I would suggest against a hex tank. I am running one right now and it's not all that fun since it's planted and just today I dropped one of my firemouths into it from my other tank. It took me pulling out about 10 plants and the driftwood to finally catch him. I have seen hex tanks work with angel fish but right now I see it more of a hindrance for a community tank, since you are not able to lay out a tank with distinct areas. Good luck to you with whatever you chose.
john


----------



## sciencebuff93 (Feb 14, 2008)

> I would suggest against a hex tank. I am running one right now and it's not all that fun since it's planted and just today I dropped one of my firemouths into it from my other tank. It took me pulling out about 10 plants and the driftwood to finally catch him. I have seen hex tanks work with angel fish but right now I see it more of a hindrance for a community tank.

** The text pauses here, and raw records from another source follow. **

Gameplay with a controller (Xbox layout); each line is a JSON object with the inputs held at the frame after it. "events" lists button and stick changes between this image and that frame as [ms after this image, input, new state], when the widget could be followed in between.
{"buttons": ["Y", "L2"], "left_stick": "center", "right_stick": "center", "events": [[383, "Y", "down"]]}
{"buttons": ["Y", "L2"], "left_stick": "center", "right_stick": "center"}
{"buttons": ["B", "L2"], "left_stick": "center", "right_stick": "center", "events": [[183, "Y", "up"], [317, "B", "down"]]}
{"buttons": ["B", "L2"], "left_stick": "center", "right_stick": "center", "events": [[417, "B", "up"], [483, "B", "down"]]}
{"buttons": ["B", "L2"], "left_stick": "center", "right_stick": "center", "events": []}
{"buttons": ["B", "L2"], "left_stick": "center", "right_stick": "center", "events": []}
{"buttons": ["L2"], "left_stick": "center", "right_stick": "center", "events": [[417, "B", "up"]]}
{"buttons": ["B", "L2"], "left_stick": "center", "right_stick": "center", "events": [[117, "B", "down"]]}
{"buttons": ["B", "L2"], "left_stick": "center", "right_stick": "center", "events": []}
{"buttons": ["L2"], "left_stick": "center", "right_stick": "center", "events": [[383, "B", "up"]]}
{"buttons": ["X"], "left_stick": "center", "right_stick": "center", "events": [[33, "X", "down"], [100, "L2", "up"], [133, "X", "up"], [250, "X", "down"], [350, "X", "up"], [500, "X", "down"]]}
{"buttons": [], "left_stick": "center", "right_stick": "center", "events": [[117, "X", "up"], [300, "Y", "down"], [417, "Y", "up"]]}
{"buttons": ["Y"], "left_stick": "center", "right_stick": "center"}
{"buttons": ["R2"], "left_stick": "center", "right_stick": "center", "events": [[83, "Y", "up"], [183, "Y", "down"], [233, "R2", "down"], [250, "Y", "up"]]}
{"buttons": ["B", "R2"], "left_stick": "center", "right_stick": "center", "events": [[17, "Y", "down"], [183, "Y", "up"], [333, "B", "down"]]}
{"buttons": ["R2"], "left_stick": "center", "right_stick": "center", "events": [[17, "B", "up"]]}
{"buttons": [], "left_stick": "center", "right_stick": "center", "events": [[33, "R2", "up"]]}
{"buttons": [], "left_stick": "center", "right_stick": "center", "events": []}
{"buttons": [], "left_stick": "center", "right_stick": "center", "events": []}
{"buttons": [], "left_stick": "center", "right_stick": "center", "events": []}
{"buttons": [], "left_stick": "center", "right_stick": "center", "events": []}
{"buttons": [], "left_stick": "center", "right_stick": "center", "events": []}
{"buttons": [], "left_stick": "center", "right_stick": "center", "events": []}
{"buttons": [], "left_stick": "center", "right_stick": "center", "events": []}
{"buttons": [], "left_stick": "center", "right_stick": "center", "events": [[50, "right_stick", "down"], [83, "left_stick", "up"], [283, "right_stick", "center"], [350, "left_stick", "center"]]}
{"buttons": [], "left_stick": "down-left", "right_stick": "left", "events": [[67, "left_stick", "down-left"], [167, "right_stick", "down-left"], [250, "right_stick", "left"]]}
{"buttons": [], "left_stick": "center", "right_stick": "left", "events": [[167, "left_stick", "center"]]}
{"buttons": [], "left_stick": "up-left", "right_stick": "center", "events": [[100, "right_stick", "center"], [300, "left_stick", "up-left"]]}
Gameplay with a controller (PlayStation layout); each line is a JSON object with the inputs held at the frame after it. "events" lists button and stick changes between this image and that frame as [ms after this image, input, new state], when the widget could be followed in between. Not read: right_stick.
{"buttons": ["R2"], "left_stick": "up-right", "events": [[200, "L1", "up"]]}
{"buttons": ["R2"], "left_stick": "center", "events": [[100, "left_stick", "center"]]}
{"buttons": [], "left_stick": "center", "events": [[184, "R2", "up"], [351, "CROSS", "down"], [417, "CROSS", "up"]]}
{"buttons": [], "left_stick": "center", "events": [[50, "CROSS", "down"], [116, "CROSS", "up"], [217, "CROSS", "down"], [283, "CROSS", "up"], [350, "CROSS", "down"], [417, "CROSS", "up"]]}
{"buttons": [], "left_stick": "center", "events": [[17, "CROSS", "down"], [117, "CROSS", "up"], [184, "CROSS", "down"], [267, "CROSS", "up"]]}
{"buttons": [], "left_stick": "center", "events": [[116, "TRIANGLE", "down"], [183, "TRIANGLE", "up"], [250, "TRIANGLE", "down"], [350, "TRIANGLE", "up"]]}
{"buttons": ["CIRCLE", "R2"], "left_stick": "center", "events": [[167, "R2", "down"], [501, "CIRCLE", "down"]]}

Point taken. I've tore down the tank I mentioned a couple times and certain fish (especially clown loaches) can ruin the whole tank just in the process of trying to take them out. And not to mention that its two foot deep! But it's the only large tank I have for fish (unless I put my turtle in the hex). But if I wanted to do monos at least, what do you think would be compatible with them?


----------



## djrichie (May 15, 2008)

You could make a moss tank and put freshwater shrimps in it.......


----------



## skarasek (Aug 25, 2008)

Monos, any type of scat, and the bumblebee gobies are all brackish fish, but I'm not sure how well a bala or emperor tetra would do. I currently have a small ruby scat, about 2 inches, and he is a bully. He killed two of my archers, both almost twice his size. My tank was a bit small though, so that probably didn't help. They do get large, and more aggressive as they age. Monos too, but the combination of those two together would be fine. And the bumblebee cat will hide, and you wont ever see him, so he won't get bothered at all. I have a 29 brackish tank with that scat, one archer, three mollies, some mosquito fish, and seven golden wonder killies (not brackish, but have been doing GREAT in my tank). I plan on getting a mono or two for my tank, as it isn't big enough to house more than that, but the more the marrier with those. And I plan to get a figure 8 puffer, because they don't get as big as other puffers. For the bala and emperor, the only way to know is to try. That's what I did with those killies. Just make sure you transition them slowly. If they stop eating and become lathargic, that's when you know it was a failed attempt, and it's time to move them to a fresh tank. Good luck!


----------



## Fishboydanny1 (Jun 13, 2008)

skarasek: DON'T GET THE PUFFER!!!!!!!!! I havent Herd of a puffer yet that wont kill and eat every fish!

My uncle once put a male betta with a puffer, and an hour later the betta was nowere to be seen. Puffers are for a species setup!!!!!


----------